STUDY MATERIAL
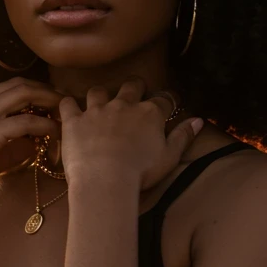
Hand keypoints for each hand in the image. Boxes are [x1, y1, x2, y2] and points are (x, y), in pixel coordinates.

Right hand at [0, 77, 65, 210]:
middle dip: (46, 91)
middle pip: (19, 85)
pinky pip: (23, 123)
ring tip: (67, 115)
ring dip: (49, 102)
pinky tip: (55, 134)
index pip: (6, 88)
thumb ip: (0, 149)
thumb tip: (29, 147)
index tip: (49, 104)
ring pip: (23, 94)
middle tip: (66, 104)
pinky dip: (44, 125)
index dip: (32, 92)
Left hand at [57, 76, 201, 189]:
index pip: (164, 99)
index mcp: (150, 113)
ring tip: (102, 101)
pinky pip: (68, 104)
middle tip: (135, 93)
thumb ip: (183, 136)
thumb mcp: (170, 157)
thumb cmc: (141, 172)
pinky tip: (69, 109)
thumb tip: (199, 121)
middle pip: (131, 86)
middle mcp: (124, 105)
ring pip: (99, 91)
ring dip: (101, 94)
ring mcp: (97, 111)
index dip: (167, 100)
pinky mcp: (74, 121)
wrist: (105, 180)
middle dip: (135, 87)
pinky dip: (68, 105)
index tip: (169, 103)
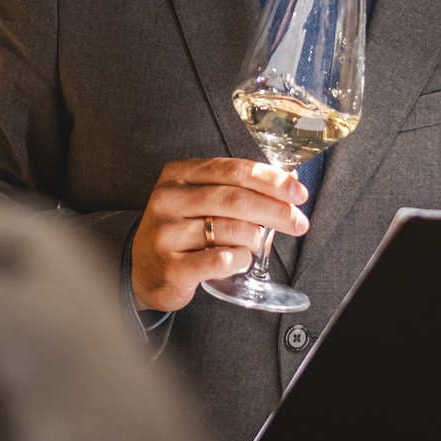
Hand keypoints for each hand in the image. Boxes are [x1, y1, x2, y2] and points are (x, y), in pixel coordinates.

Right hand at [130, 157, 308, 311]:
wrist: (142, 270)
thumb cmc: (183, 230)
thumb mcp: (201, 199)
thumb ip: (238, 188)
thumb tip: (290, 183)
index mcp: (179, 174)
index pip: (233, 170)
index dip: (270, 180)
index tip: (298, 192)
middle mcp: (169, 200)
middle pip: (235, 199)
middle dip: (275, 210)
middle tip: (299, 222)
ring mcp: (166, 234)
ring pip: (229, 229)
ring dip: (257, 237)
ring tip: (261, 243)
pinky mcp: (171, 267)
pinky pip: (219, 260)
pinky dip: (240, 259)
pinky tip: (243, 259)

DIRECTIONS
Leave the pictures aside and transcribe only the lines from the one holding "middle pip: (131, 86)" through the final line of the records above.

EXERCISE SOLUTION
middle pip: (131, 86)
middle mcp: (124, 105)
ring pip: (99, 91)
ring dip: (101, 94)
ring mcp: (97, 111)
index dip: (167, 100)
pinky mcp: (74, 121)
wrist: (105, 180)
middle dip: (135, 87)
pinky dip: (68, 105)
index tip: (169, 103)
Hand keypoints for each hand in the image. Boxes are [x1, y1, x2, y2] and points are (x, y), in pixel coordinates.

Right hand at [130, 157, 308, 311]:
wrist: (142, 270)
thumb cmc: (183, 230)
thumb mcp: (201, 199)
thumb ip: (238, 188)
thumb tip: (290, 183)
index mcp: (179, 174)
index pip: (233, 170)
index dip: (270, 180)
index tip: (298, 192)
middle mcp: (169, 200)
middle pip: (235, 199)
middle dip: (275, 210)
middle tip: (299, 222)
ring mcp: (166, 234)
ring pip: (229, 229)
ring dip: (257, 237)
ring tip: (261, 243)
pinky mcp: (171, 267)
pinky pip: (219, 260)
pinky dip: (240, 259)
pinky tip: (243, 259)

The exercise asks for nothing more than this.